BRCA2 rearrangements are rare genetic events. A large BRCA2 genomic insertion was recurrently observed in our participants, and we sought to characterize it at the molecular and phenotypic level.


We studied 210 high-risk breast/ovarian cancer families. Fifty-three probands were fully screened for BRCA1/2 mutations, and three of 53 had a large insertion in exon 3 of BRCA2. This finding was analyzed by polymerase chain reaction (PCR), reverse transcriptase PCR (RT-PCR), and sequencing. An additional 157 consecutive families were screened for this mutation by a three-step PCR method. Phenotype and haplotype analysis was also performed.

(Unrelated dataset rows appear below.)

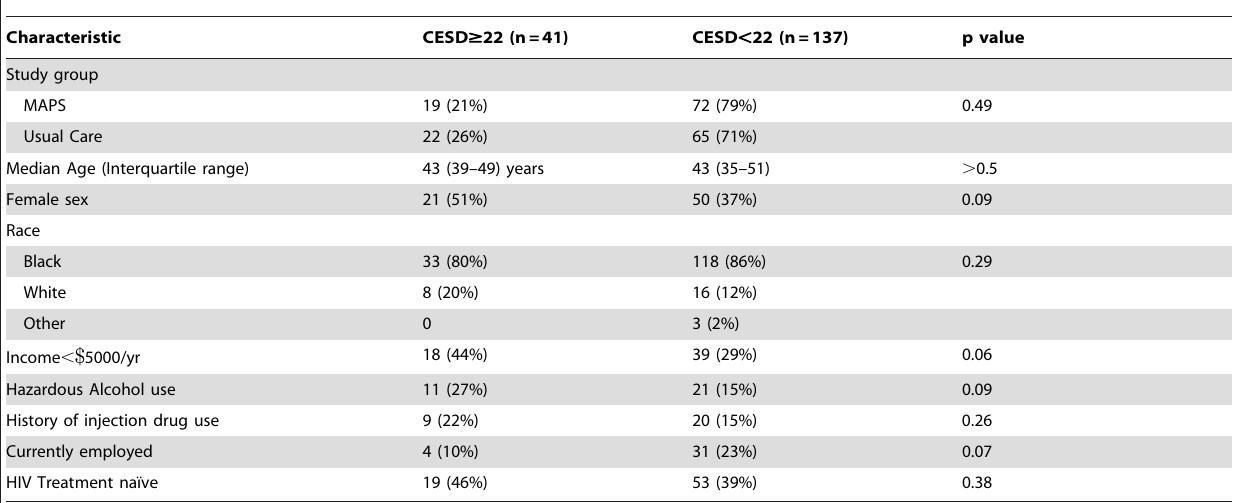
Table 1. Baseline Characteristics by Depressive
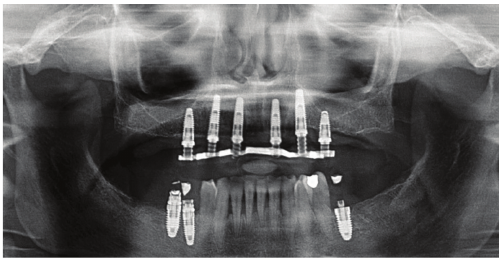
Figure 6: Final restoration with zirconia ceramic screw-retained prosthesis.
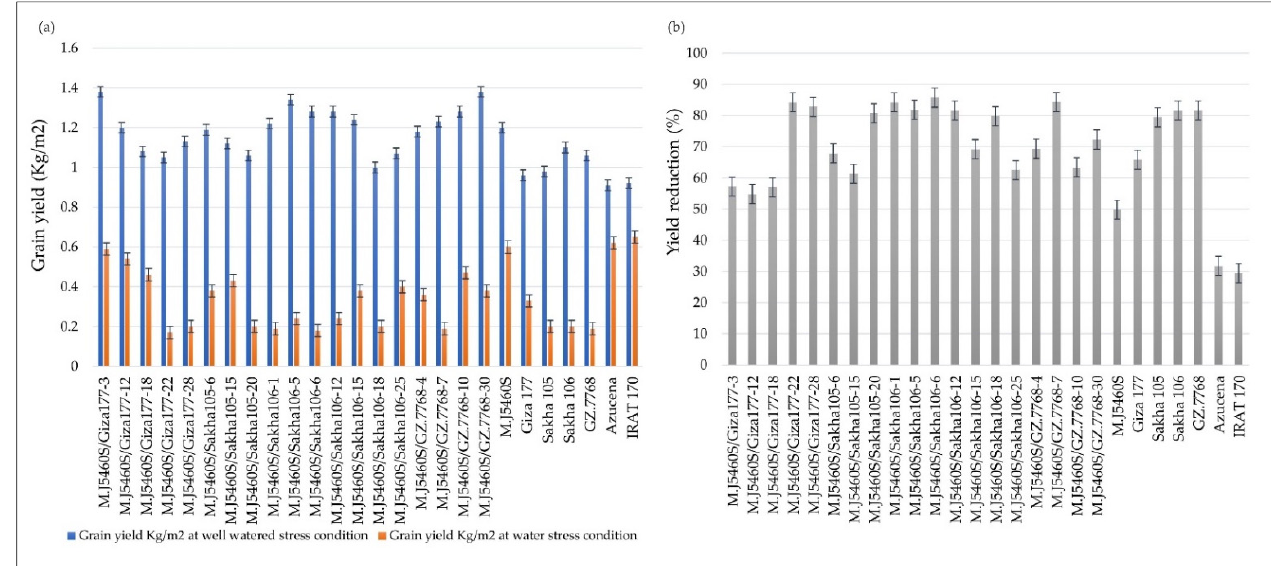
Figure 1. The performance of the newly developed lines. ( a ) GY (kg/m 2 ) under well-watered as compared to water-stress conditions and ( b ) yield reduction due to the stress condition.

Sixteen BRCA mutations were observed in 19 of 53 patients (36% detection rate). A recurrent Alu motif insertion in position c.156_157 was observed after sequencing of an abnormal fragment obtained after the amplification of BRCA2 exon 3. RT-PCR revealed exon 3 skipping. Screening of this rearrangement identified 14 additional families (out of 157). In total, 17 (8%) of 210 high-risk families ascertained in our clinic were positive for this mutation. Segregation of a common haplotype (from D13S260 to D13S1695) confirmed a common origin, estimated to have occurred 2,400 to 2,600 years ago. The following four cancer phenotypes were observed in the 17 positive families: female breast (n = 9), male breast (n = 4), breast/ovarian (n = 2), and heterogeneous (n = 2). Male breast cancer was more frequently observed in c.156_157insAlu-positive families compared with negative families (23% v 12%, respectively), and 33% of all male breast cancer families with an identified BRCA mutation were c.156_157insAlu positive.


c.156_157insAlu is a founder mutation of Portuguese origin and is the most frequent BRCA2 rearrangement described to date.